We see this in the experience of the Abba School: each field of knowledge gains so much when we are ready to serve it in this way! The promptings of the Holy Spirit, already present in the individual can become gigantic! In the Abba School, in fact, there is something more, a something more that is human and divine. The atmosphere there is sacred. Without exaggeration, we often feel that we are in heaven.

But there is a price to pay: the total death of every “self” so that another Self, with a capital S, may triumph in all and in each one.

We learned this in 1949 when we were dazzled by a blinding light.

Several persons of the Abba School have commented these intuitions or inspirations.

One of them said: “Those who love Jesus forsaken are asked to be detached from their way of thinking, from thinking itself: this is the non-being of the mind. And this holds true also for the will, the memory and the imagination (synonymous with artistic inspiration). We attain these deaths “by losing” (putting aside also what we think might be an inspiration).”

Another affirmed: “We speak of imagination because unlike other spiritualities perhaps, we highlight ‘beauty’… However, imagination must be lost in unity, in order to have a sort of new ‘inspiration’ which enables us to see heaven, in some way, and also all the things of earth in a new way.”

A third commented: “One of the effects of our spirituality will be a new art. With regard to this new art, many times people in the Movement who are devoted to art have worked freely on their own, given that, generally speaking, it is very difficult for artists to understand one another. Instead, if there were unity among them, we would see works of art never seen before.”

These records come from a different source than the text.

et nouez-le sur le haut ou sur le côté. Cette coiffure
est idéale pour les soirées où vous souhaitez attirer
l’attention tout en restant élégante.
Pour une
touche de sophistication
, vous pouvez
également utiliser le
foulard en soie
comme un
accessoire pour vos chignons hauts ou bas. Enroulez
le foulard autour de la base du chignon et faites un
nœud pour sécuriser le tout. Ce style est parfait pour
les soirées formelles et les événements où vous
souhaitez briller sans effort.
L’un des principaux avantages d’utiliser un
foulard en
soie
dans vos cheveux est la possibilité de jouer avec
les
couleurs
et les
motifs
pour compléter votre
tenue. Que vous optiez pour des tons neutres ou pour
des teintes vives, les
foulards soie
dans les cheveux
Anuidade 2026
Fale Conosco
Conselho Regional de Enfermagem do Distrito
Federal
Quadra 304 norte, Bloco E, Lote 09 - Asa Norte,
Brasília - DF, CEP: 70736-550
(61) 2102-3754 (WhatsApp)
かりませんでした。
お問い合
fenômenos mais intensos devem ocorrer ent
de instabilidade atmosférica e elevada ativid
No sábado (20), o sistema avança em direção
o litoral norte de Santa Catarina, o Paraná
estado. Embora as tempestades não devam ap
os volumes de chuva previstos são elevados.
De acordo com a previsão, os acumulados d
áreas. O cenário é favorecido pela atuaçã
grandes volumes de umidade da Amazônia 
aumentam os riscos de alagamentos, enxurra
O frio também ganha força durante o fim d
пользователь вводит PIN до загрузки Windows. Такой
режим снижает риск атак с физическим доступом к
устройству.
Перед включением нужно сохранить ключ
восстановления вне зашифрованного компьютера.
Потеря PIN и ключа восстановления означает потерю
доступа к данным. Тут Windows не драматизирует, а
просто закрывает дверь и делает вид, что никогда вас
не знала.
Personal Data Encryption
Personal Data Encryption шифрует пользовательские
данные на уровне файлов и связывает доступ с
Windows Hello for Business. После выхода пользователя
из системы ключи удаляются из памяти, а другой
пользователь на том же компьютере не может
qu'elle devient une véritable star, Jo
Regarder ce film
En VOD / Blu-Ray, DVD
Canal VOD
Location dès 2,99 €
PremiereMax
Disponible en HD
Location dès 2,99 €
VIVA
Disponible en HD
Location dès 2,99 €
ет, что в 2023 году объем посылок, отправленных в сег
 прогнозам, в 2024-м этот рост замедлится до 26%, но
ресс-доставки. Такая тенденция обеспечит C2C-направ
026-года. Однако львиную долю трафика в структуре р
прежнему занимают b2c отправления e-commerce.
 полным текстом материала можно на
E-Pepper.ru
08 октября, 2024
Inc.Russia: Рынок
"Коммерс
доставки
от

A final comment: “Losing everything and finding everything is a classic principle of the spiritual life…. But not many authors of spiritual writings speak of losing one’s imagination in order to acquire a new one. Usually, they only say that we must lose, put aside, one’s imagination. Here, instead, a new imagination is found. We can understand this better today, in the wake of Vatican II, which affirms that all that is human is rendered Christian. Imagination is no longer considered as something that should be distanced from the ascetic life required by sanctity. We have been forerunners in these positions.”

And then he adds: “Also present here are the roots of a renewed and great Christian art.”

Therefore, a new art is coming to life among us. Or perhaps it has already begun. You will understand this from the experiences the artists will narrate.

At this point, what I wrote about the “Resurrection of Rome” comes to mind:

“We need to bring God back to life in us, then keep him alive, and overflow him onto others with bursts of Life that revive the dead.

And we need to keep him alive among us by loving one another (…).

Then everything changes, politics and art, education and religion, private life and recreation. Everything.”

Mary

The Focolare Movement has something to do with beauty also because it must in some way, reflect Mary, in its individuals and as a whole.

Mary is the tota pulchra, the all beautiful.

In fact, Mary is the fullest expression of the redemption accomplished by Christ. She is the creature in whom the image of the Creator shines forth in a unique way. For this reason, she is the object of the attention and admiration of artists who are particularly sensitive to beauty and to the attraction of the supernatural; she is therefore an inspiration for painting and sculpture, for music and literature…

In his “Paradise,” Dante says of her: “Look now upon the face which is most likened unto Christ”. Boccaccio sings to her: “You adorn heaven with your happy features.” And Petrarch: “Clothed with the sun, / crowned with the stars, so pleasing were you to the highest sun / that he hid his light in you.” Tasso sees her as the: “Star from which serene light is born, / light of the non created and highest Sun.”

May Mary, the all beautiful, envelop our artists with her splendor.

Let us conclude.

Every religious based Movement, like ours, that has made a mark on history, has expressed new forms of religious art. We truly hope that it will be so for ours as well, if it is true that it is a Work of God. And it is true. Recently the Pope inscribed the following words on my mind and heart: “Work of Mary?”, he said, “Work of God”.

Yours then is the honor and onus of being its artistic expression.